Hacker News new | ask | show | jobs
by MyFirstSass 557 days ago
Wow this is bad. And by bad i mean worse than leading open source and existing alternatives.

Is it me or does it seem like OpenAI revolutionized with both chatGPT and Sora, but they've completely hit the ceiling?

Honestly a bit surprised it happened so fast!

10 comments

I think we're in the snapdragon age of AI for the next little bit, if you were around for early smartphones.

Each company would either rush to get a phone out with the new snapdragon chip, or take their time to polish a release and have a better phone late cycle. But the real improvements we're just the chip.

Nvidia chips/larger data centers are the chips. the models are the plethora of android phones each generation.

That kept going until progress stabilized. Then the best user experience & vertical integration won over chasing chip performance (apple).

Same goes with DALLE. It was cool to try it the first week or so but now the output is so much worse than Midjourney and stable diffusion. For me it can’t even generate straight lines and everything looks comic-ish.
DALL-E 3 image quality has always been subpar, but its prompt adherence is on par with FLUX. Midjourney has some of the worst prompt adherence, but some of the best image quality.
DALL-E 3 image quality was absolutely amazing... for about 3 days. Then they must have panicked, because after that, everything it emitted included that ridiculous telltale orange/blue tint.
To me this is just a simple artifact of size & attention.

Another example of this is stuff like Bluesky. There's a lot of reasons to hate Twitter/X, but people going "Wow, Bluesky is so amazing, there's no ads and it's so much less toxic!" aren't complimenting Bluesky, they're just noting that it's smaller, has less attention, and so they don't have ads or the toxic masses YET.

GenAI image generation is an obvious vector for all sorts of problems, from copyrighted material, to real life people, to porn, and so on. OpenAI and Google have to be extraordinarily strict about this due to all the attention on them, and so end up locking down artistic expression dramatically.

Midjourney and Stable Diffision may have equal stature amongst tech people, but in the public sphere they're unknowns. So they can get away with more risk.

>OpenAI and Google have to be extraordinarily strict

Why? Did the inventors of VHS tapes "have to be extraordinarily strict" and bake in safeguards because people might violate copyright laws, make porn, or tape something illegal?

Enforcing laws is the responsibility of the legal system. It sets a concerning precedent when companies like OAI would rather lobotomize their flagship products than risk them generating any Wrongthink.
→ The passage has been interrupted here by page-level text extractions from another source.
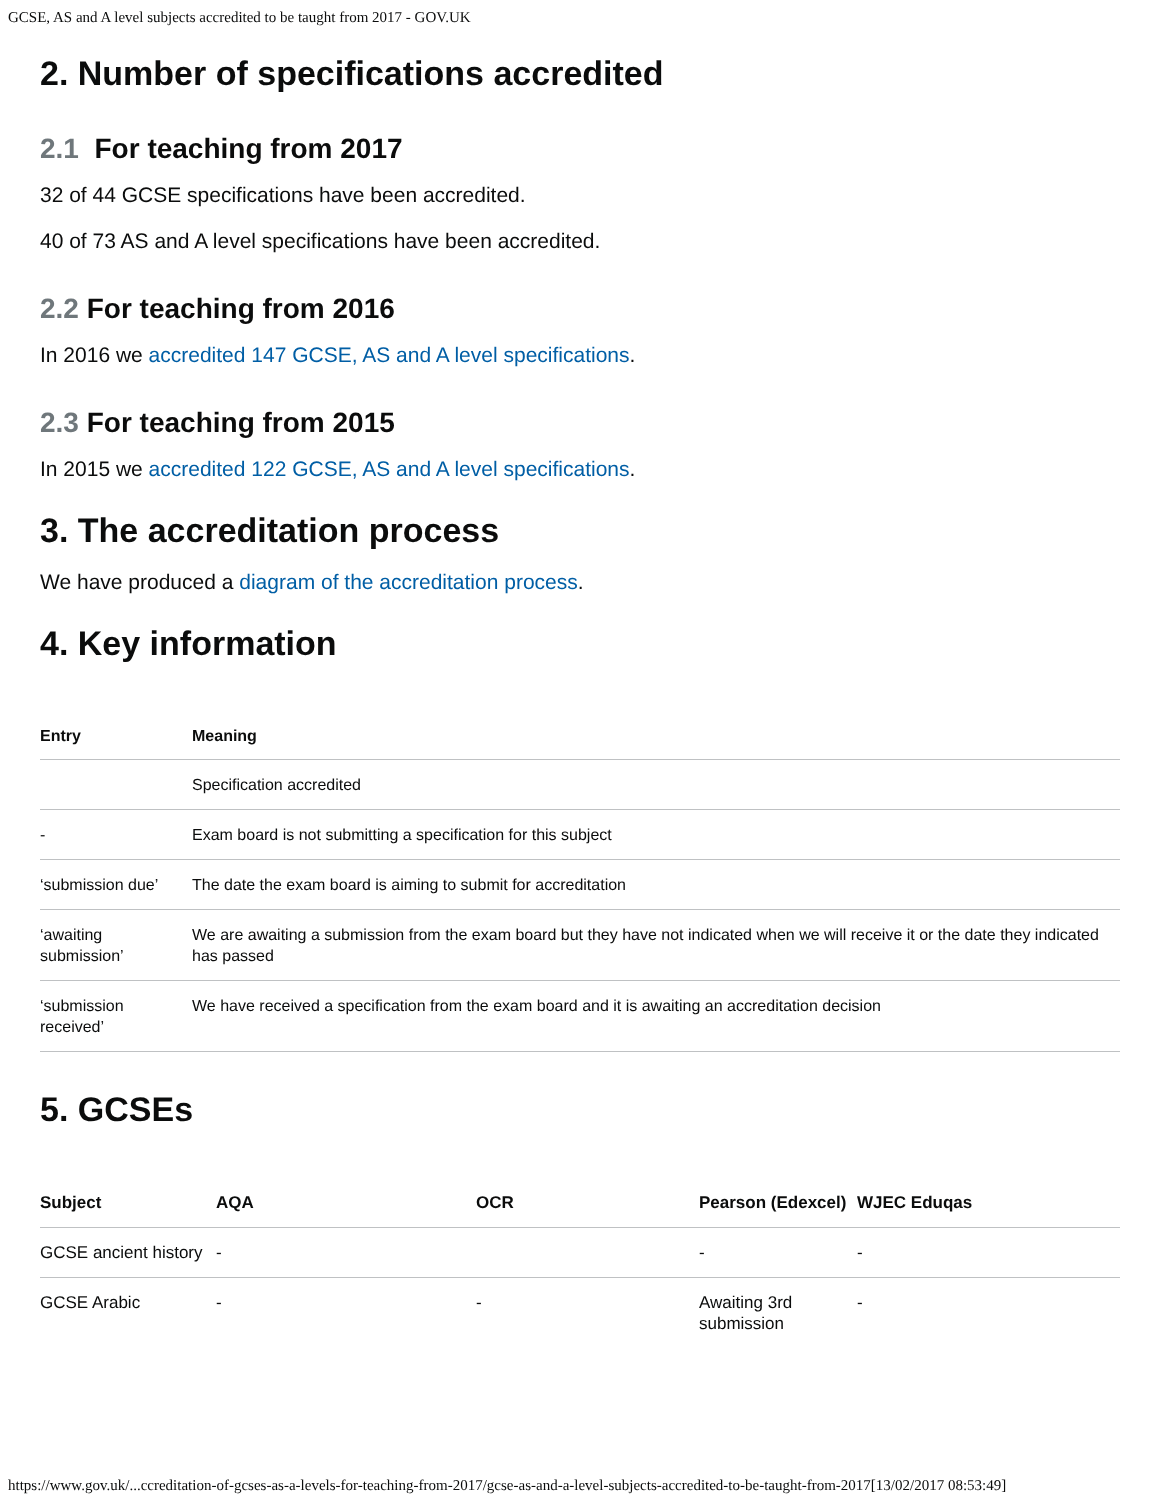GCSE, AS and A level subjects accredited to be taught from 2017 - GOV.UK
2. Number of specifications accredited
2.1 For teaching from 2017
32 of 44 GCSE specifications have been accredited.
40 of 73 AS and A level specifications have been accredited.
2.2 For teaching from 2016
In 2016 we accredited 147 GCSE, AS and A level specifications.
2.3 For teaching from 2015
In 2015 we accredited 122 GCSE, AS and A level specifications.
3. The accreditation process
We have produced a diagram of the accreditation process.
4. Key information
| Entry | Meaning |
| --- | --- |
| | Specification accredited |
| - | Exam board is not submitting a specification for this subject |
| ‘submission due’ | The date the exam board is aiming to submit for accreditation |
| ‘awaiting submission’ | We are awaiting a submission from the exam board but they have not indicated when we will receive it or the date they indicated has passed |
| ‘submission received’ | We have received a specification from the exam board and it is awaiting an accreditation decision |
5. GCSEs
| Subject | AQA | OCR | Pearson (Edexcel) | WJEC Eduqas |
| --- | --- | --- | --- | --- |
| GCSE ancient history | - | | - | - |
| GCSE Arabic | - | - | Awaiting 3rd submission | - |
https://www.gov.uk/...ccreditation-of-gcses-as-a-levels-for-teaching-from-2017/gcse-as-and-a-level-subjects-accredited-to-be-taught-from-2017[13/02/2017 08:53:49]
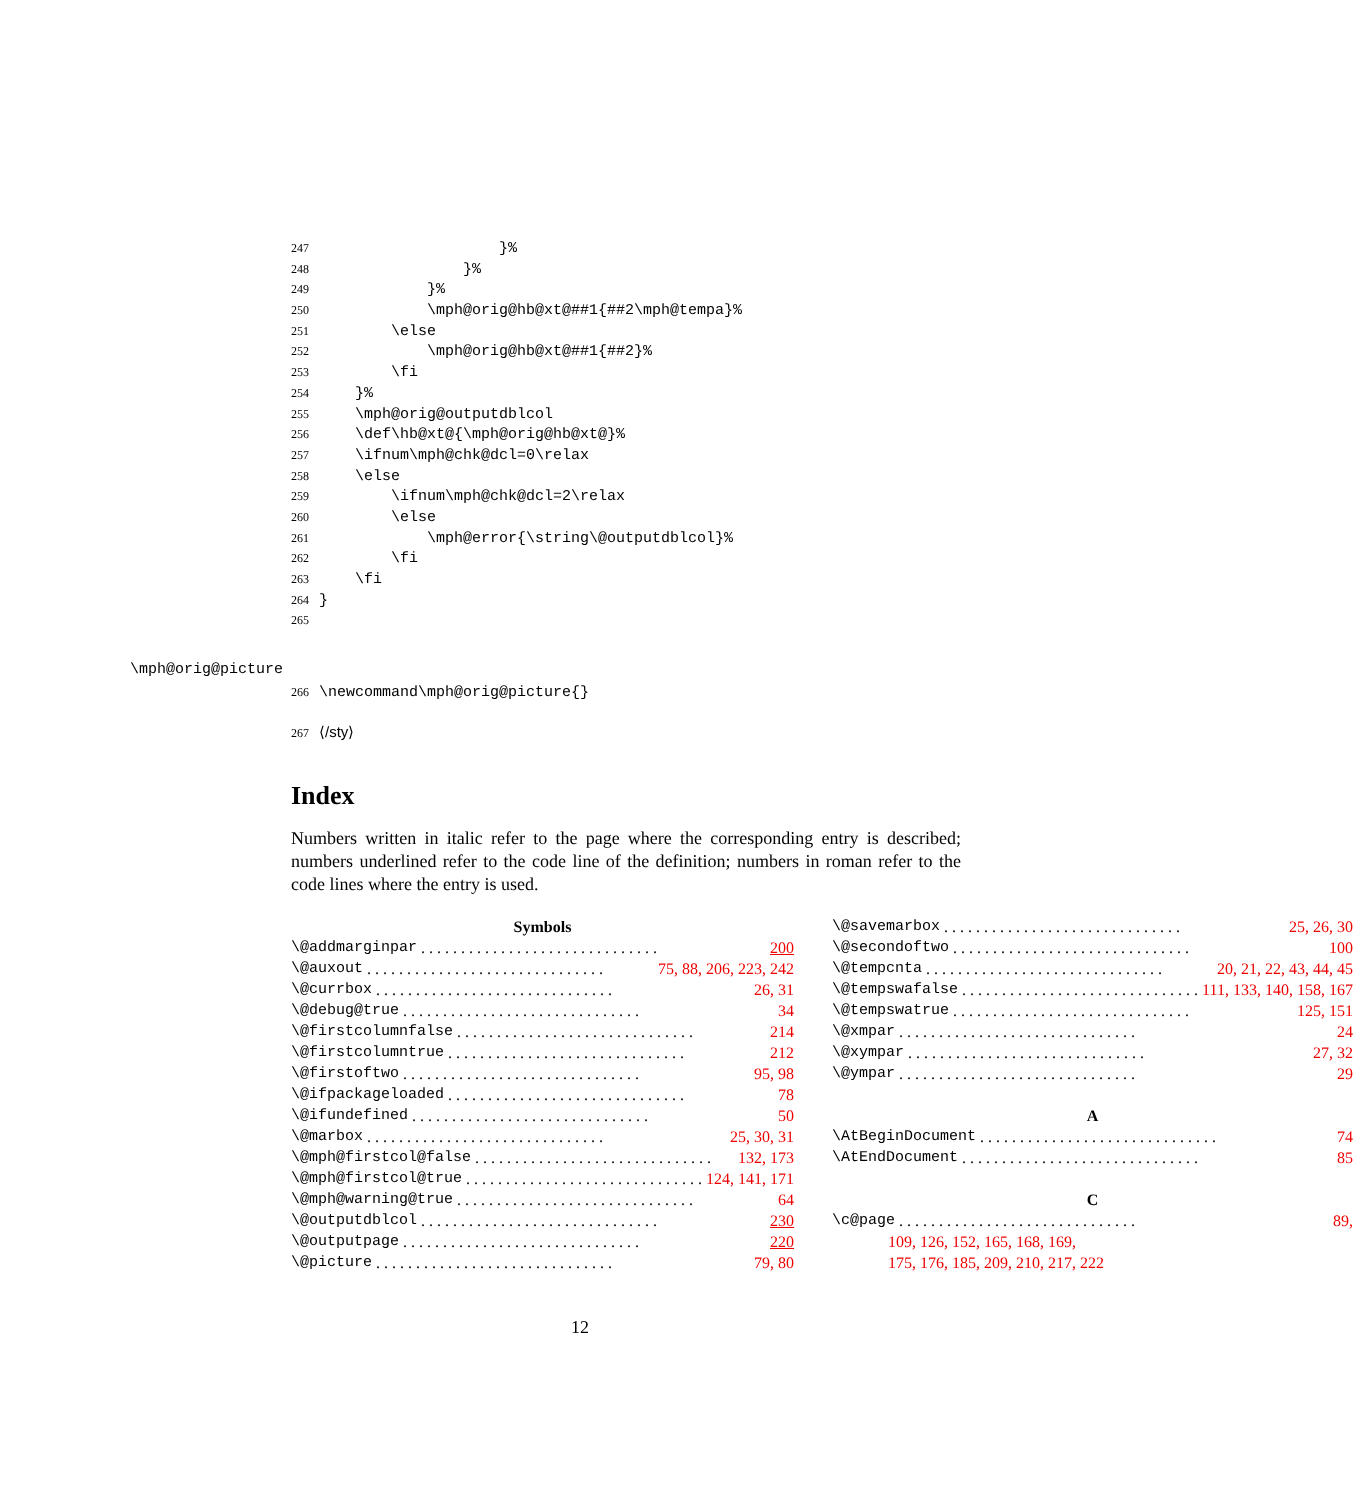247 }%
248 }%
249 }%
250 \mph@orig@hb@xt@##1{##2\mph@tempa}%
251 \else
252 \mph@orig@hb@xt@##1{##2}%
253 \fi
254 }%
255 \mph@orig@outputdblcol
256 \def\hb@xt@{\mph@orig@hb@xt@}%
257 \ifnum\mph@chk@dcl=0\relax
258 \else
259 \ifnum\mph@chk@dcl=2\relax
260 \else
261 \mph@error{\string\@outputdblcol}%
262 \fi
263 \fi
264 }
265
\mph@orig@picture
266 \newcommand\mph@orig@picture{}
267 ⟨/sty⟩
Index
Numbers written in italic refer to the page where the corresponding entry is described; numbers underlined refer to the code line of the definition; numbers in roman refer to the code lines where the entry is used.
Symbols
\@addmarginpar 200
\@auxout 75, 88, 206, 223, 242
\@currbox 26, 31
\@debug@true 34
\@firstcolumnfalse 214
\@firstcolumntrue 212
\@firstoftwo 95, 98
\@ifpackageloaded 78
\@ifundefined 50
\@marbox 25, 30, 31
\@mph@firstcol@false 132, 173
\@mph@firstcol@true 124, 141, 171
\@mph@warning@true 64
\@outputdblcol 230
\@outputpage 220
\@picture 79, 80
\@savemarbox 25, 26, 30
\@secondoftwo 100
\@tempcnta 20, 21, 22, 43, 44, 45
\@tempswafalse 111, 133, 140, 158, 167
\@tempswatrue 125, 151
\@xmpar 24
\@xympar 27, 32
\@ympar 29
A
\AtBeginDocument 74
\AtEndDocument 85
C
\c@page 89,
109, 126, 152, 165, 168, 169,
175, 176, 185, 209, 210, 217, 222
12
If you're going to say something like this, you need to back it up with specific alternatives that provide a better result.

Besides just citing your sources, I'm genuinely curious what the best ones are for this so I can see the competition :)

HunYuan released by Tencent [1] is much better than Sora. It's 100% open source, is compatible with fine tuning, ComfyUI, control nets, and is receiving lots of active development.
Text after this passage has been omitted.